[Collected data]
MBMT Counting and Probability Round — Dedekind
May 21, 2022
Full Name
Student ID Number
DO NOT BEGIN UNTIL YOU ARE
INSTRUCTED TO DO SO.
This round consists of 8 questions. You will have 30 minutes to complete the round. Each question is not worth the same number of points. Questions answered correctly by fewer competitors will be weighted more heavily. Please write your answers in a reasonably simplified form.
--
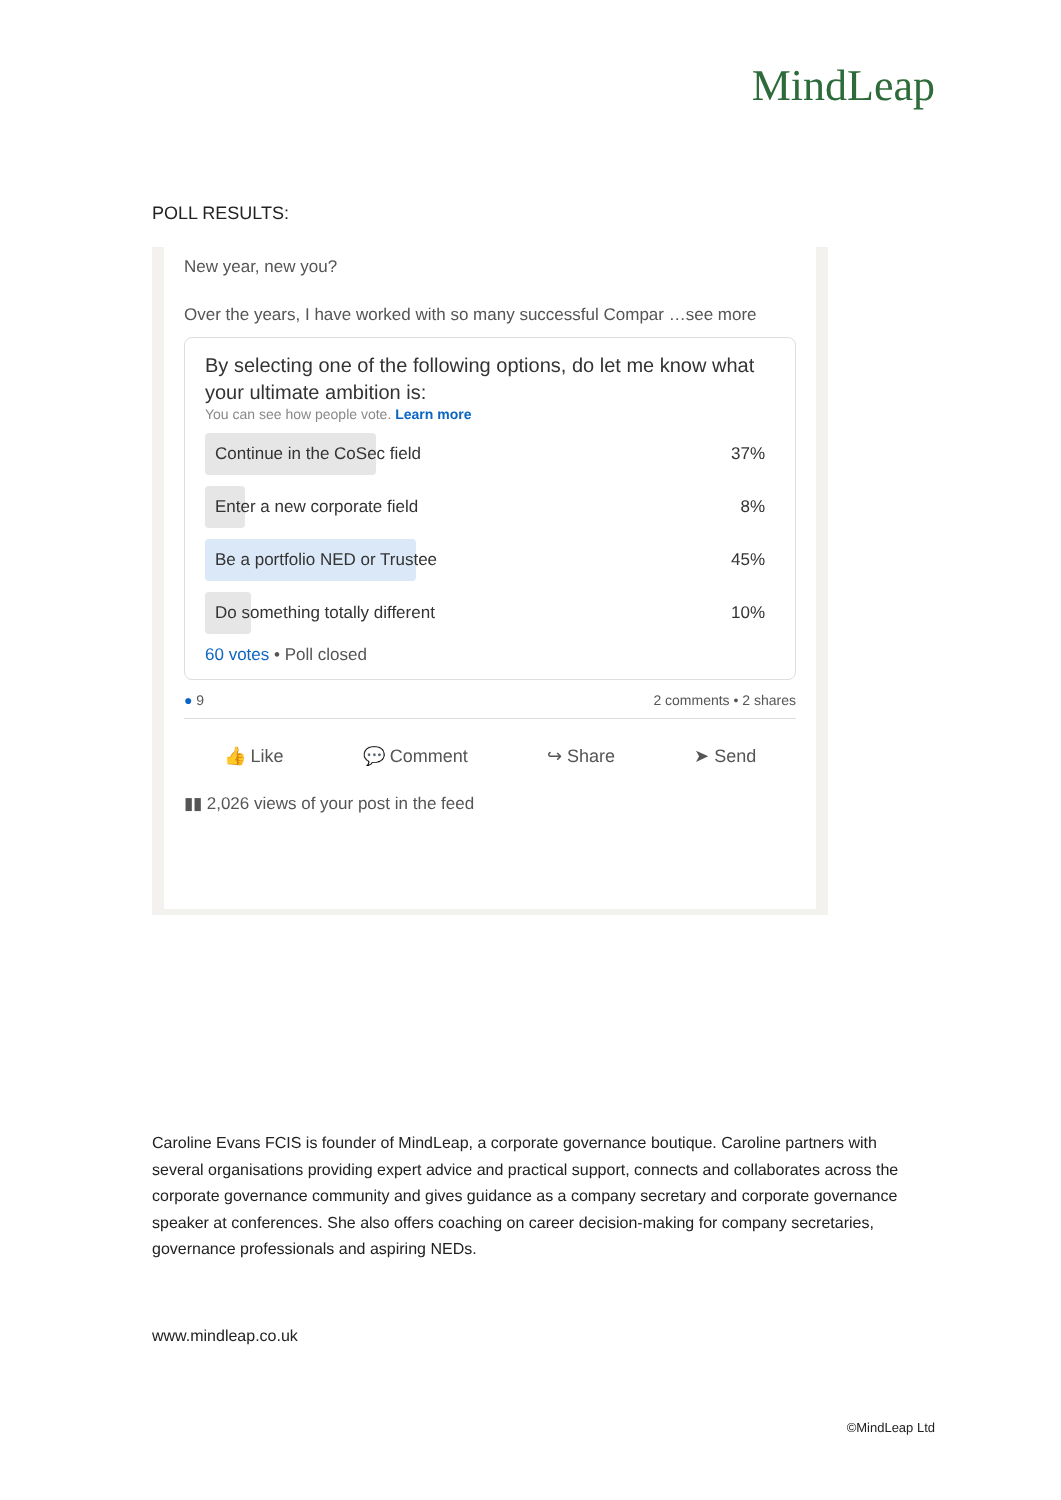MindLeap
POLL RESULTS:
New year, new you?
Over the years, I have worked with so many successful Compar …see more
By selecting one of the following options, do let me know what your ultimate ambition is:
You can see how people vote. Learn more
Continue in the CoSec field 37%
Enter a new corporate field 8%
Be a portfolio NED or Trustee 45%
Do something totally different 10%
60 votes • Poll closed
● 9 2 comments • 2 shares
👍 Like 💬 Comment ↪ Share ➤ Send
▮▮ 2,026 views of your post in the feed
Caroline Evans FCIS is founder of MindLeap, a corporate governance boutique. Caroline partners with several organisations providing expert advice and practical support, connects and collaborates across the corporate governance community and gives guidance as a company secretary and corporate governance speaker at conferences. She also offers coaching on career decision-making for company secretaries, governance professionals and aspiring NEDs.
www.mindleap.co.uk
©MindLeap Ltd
* * *
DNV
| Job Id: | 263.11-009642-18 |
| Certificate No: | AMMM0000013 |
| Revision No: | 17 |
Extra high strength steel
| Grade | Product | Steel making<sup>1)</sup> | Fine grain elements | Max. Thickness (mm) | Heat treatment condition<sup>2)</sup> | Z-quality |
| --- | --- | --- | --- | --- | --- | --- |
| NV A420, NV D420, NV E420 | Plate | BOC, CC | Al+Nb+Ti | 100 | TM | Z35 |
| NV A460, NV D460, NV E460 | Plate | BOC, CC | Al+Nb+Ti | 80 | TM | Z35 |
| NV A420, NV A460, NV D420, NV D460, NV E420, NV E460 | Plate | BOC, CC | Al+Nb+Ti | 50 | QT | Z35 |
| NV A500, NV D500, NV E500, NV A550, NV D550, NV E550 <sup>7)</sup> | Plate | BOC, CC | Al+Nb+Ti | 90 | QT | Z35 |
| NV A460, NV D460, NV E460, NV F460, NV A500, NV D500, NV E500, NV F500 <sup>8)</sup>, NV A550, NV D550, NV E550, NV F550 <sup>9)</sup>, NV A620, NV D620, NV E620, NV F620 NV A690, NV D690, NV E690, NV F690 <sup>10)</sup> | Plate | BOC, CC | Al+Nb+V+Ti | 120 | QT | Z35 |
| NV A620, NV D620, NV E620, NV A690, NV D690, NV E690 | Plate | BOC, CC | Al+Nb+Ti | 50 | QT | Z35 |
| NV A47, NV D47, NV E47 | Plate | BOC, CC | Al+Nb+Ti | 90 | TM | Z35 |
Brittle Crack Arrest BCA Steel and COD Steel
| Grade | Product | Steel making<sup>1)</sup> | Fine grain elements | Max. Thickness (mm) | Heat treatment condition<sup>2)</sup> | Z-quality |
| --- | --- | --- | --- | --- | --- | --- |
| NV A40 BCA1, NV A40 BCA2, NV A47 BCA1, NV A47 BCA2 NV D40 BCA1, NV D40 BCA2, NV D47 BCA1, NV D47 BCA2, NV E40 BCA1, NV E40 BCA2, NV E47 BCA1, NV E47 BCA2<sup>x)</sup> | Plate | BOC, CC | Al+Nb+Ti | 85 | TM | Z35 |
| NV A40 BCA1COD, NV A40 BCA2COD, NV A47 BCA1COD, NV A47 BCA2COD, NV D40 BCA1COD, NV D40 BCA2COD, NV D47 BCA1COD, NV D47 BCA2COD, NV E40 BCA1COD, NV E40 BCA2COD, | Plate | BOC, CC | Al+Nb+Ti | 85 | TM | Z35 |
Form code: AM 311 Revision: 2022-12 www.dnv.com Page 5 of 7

▶ **ASSIGNMENT**
In the entries above, find the line holding "MBMT Counting and" and the line holding "INSTRUCTED TO DO SO.", then retype exactly those two lines and every line between them, and nothing else.

▶ **EXPECTED OUTPUT**
MBMT Counting and Probability Round — Dedekind
May 21, 2022
Full Name
Student ID Number
DO NOT BEGIN UNTIL YOU ARE
INSTRUCTED TO DO SO.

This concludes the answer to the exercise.